[INSTRUCTION]
In two sentences, summarize the update below on Brazil's visa requirement.

[EXTRACT PROVIDED]
---

Iguazu Falls
Iguazu Falls in Argentina, as seen from Brazil. Photograph ©2005 by Brian Cohen.

Update: Brazil Postpones Visa Requirement Until April 10 2024

This is yet another extension...

In a reversal of a policy of allowing entry with no visa which was implemented on Monday, June 17, 2019, Brazil postpones visa requirement on Wednesday, April 10 2024 for citizens of the United States, Australia, and Canada “in compliance with the principle of reciprocity.”

Update: Brazil Postpones Visa Requirement Until April 10 2024

South American Coatis Iguaçu Falls Brazil
Coatimundis wait for food to be dropped by tourists in Brazil. Photograph ©2005 by Brian Cohen.

The original date for the reintroduction of the visa requirements was Sunday, October 1, 2023; and they also initially included Japan. The information was officially updated as early as Monday, August 28, 2023. The initiative was then postponed to Wednesday, January 10 2024 before it was officially postponed yet again to Wednesday, April 10, 2024.

---

[GIVEN INFORMATION]
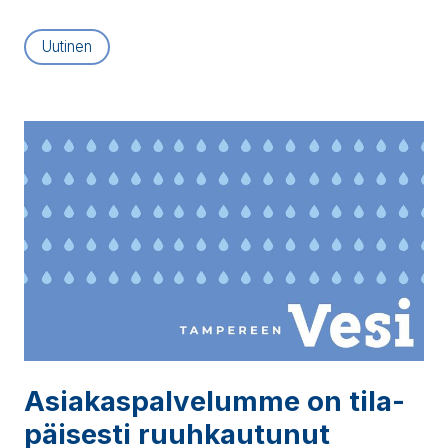
Uutinen
Asia­kas­pal­ve­lum­me on ti­la­
päi­ses­ti ruuh­kau­tu­nut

---

[ANSWER TO THE PROBLEM]
Brazil has postponed until April 10, 2024 a visa requirement for citizens of the United States, Australia, and Canada, which reverses the visa-free entry it began on June 17, 2019 and is made "in compliance with the principle of reciprocity." The requirement was first set for October 1, 2023 and originally covered Japan as well, then moved to January 10, 2024 before being pushed again to April 10, 2024.